Credit: Tokiko Saigo et al. This video has no sound.

Credit: Tokiko Saigo et al. This video has no sound.

Moss piglet superpowers. Affectionately known as water bears or moss piglets, tardigrades are some of the hardiest creatures on the planet. They’re able to withstand freezing and boiling temperatures and can even survive the vacuum of space. Now, researchers are using CRISPR-Cas9 genome-editing technology to edit the genes of Ramazzottius varieornatus tardigrades. Here, a tardigrade is injected with CRISPR tools that will alter one of its genes, and those of the eggs that it produces. The researchers hope that a better understanding of the genetic traits of tardigrades will one day reveal what makes them so resilient.

Geysers on Mars red surface

Credit: NASA/JPL-Caltech/UArizona

Credit: NASA/JPL-Caltech/UArizona

Martian geysers. NASA’s Mars Reconnaissance Orbiter captured this image of ‘geyser season’ in Mars’s South Polar region. The period is characterized by eruptions of gas and dust through weaknesses in the layers of carbon dioxide ice that accumulate on the surface over winter. The gas forms when sunlight warms ice at the lower depths, causing carbon dioxide to sublimate and build up pressure. The fan shapes left by the geysers show the direction in which the wind was blowing at the time they erupted.

Credit: Oliver Steinbock. This video has no sound.

Credit: Oliver Steinbock. This video has no sound.
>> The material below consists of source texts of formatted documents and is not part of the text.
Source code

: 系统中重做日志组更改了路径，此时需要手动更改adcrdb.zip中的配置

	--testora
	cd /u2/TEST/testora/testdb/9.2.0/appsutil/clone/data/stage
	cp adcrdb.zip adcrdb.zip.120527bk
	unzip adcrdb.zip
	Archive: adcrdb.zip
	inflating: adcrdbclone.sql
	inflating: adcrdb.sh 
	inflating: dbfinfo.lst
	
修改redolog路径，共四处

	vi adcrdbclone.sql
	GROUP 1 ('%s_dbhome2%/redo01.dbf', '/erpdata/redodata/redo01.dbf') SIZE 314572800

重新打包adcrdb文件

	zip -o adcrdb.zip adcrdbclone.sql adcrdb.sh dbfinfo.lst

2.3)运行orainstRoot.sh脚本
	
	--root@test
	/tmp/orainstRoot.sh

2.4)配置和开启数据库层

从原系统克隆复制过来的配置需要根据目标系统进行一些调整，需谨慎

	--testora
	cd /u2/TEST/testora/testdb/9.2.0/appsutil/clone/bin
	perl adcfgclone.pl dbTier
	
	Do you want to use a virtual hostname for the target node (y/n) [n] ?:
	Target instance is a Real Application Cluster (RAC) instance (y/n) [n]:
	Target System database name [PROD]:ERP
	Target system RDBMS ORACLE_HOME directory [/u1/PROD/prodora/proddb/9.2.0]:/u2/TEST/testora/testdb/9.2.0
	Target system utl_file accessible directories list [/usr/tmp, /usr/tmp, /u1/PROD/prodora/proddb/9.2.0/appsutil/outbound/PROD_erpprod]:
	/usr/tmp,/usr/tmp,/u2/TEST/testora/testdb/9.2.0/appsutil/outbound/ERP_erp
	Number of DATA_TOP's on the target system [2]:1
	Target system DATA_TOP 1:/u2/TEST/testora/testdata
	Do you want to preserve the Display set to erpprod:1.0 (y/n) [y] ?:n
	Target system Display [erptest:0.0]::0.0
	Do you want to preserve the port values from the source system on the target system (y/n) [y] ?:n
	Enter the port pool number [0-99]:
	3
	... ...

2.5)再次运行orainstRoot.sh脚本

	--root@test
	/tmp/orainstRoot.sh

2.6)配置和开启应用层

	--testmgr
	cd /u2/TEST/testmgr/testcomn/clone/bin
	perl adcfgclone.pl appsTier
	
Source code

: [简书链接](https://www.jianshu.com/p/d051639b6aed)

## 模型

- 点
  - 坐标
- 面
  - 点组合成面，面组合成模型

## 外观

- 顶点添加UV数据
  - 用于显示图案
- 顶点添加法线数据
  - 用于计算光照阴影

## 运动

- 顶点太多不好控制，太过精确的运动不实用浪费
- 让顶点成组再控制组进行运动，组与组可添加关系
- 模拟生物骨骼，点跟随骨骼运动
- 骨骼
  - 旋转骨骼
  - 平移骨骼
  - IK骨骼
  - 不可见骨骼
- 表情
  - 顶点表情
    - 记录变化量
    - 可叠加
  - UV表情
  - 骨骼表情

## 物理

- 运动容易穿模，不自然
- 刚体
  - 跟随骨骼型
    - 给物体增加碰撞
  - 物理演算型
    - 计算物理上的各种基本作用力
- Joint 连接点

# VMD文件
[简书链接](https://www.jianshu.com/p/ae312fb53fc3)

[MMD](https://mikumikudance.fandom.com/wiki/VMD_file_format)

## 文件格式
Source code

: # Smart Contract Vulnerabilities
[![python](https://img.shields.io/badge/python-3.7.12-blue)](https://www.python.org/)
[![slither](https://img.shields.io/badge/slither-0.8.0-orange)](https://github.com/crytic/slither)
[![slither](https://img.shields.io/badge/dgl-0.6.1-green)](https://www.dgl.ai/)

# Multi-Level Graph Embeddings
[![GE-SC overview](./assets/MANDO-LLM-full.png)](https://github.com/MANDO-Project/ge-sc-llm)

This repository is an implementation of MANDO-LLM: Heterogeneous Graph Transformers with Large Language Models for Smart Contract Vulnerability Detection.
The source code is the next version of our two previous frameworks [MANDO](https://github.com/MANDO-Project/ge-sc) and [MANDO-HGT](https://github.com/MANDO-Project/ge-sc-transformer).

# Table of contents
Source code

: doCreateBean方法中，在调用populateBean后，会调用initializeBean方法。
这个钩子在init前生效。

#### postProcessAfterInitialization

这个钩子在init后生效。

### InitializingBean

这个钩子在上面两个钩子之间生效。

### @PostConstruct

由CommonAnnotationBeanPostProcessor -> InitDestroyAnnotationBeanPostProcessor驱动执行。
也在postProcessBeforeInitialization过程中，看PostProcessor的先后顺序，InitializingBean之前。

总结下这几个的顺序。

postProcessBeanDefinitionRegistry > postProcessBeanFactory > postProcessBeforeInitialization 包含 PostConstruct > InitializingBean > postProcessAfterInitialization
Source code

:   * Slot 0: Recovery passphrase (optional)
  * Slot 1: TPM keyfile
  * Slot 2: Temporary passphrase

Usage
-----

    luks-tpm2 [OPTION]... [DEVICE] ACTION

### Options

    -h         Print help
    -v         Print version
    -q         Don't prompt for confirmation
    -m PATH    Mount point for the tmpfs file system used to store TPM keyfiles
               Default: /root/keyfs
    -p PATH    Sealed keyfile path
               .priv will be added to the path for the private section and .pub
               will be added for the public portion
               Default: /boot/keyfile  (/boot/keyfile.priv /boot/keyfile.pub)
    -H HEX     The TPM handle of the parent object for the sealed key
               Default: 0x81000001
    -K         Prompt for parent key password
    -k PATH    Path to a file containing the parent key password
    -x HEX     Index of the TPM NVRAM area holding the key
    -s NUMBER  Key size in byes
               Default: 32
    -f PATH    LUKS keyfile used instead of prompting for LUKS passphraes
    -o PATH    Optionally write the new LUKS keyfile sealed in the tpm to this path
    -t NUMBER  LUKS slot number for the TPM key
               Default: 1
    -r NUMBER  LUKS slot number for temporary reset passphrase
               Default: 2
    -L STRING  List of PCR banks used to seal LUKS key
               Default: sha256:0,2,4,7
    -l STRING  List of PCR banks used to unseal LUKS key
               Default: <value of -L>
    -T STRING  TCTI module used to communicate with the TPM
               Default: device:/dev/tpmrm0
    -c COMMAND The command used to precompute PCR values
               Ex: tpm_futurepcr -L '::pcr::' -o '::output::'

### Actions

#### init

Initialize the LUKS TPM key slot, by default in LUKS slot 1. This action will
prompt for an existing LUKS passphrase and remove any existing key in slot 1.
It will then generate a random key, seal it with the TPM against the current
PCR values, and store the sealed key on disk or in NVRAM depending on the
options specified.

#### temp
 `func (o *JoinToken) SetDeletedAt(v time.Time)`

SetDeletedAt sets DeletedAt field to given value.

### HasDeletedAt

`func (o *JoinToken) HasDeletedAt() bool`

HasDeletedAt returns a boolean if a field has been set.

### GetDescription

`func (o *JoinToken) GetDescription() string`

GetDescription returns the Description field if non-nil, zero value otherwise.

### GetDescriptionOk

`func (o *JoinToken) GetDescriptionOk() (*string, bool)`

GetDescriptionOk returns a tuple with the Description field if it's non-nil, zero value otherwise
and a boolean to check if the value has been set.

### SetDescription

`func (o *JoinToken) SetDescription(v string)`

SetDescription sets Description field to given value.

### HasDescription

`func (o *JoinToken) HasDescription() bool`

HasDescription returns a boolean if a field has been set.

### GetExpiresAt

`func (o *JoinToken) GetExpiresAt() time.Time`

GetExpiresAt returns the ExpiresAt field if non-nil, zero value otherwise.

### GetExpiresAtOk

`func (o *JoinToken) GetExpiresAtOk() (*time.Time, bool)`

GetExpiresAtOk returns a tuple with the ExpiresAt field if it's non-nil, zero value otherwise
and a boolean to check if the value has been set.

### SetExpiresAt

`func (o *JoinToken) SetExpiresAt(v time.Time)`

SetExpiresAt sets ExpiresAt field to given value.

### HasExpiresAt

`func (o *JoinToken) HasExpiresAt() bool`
Salt-stain science. Chemists are developing a machine-learning algorithm that can identify the chemical composition of different salts based on the patterns they make when a droplet of the salt’s solution dries up. Researchers recorded 7,500 photos of 42 types of salt stain, and translated each image into parameters that can be rapidly analysed by the algorithm. These characteristics include pattern features such as texture, compactness and the arrangement of crystals. When tested on images that were not part of the initial data set, the program identified the correct salt 90% of the time. The team plans to improve on this by training the algorithm on thousands more images. Being able to visually identify chemicals in this way could have several applications, from blood testing to space exploration.

A view of a young star in the shape of a teardrop

Credit: ESO/M. L. Aru et al.

Credit: ESO/M. L. Aru et al.

Stellar oddball. This bizarrely shaped object is a young star in the Orion Nebula, around 400 parsecs away from Earth. Its unusual appearance is the result of interactions with other stars that are out of shot. The bright yellow bow-shaped structure forms when radiation from stars beyond the upper-right corner of the image clashes with the material around the young star. The elongated purple ‘tail’ extending towards the bottom left is a disc of gas and dust — the kind of material that usually goes on to form planets. In this case, the disc is being dragged away from the star by stars outside the field of view. The image was taken by the Very Large Telescope in Chile. The different colours map the distribution of elements including hydrogen, nitrogen, sulfur and oxygen.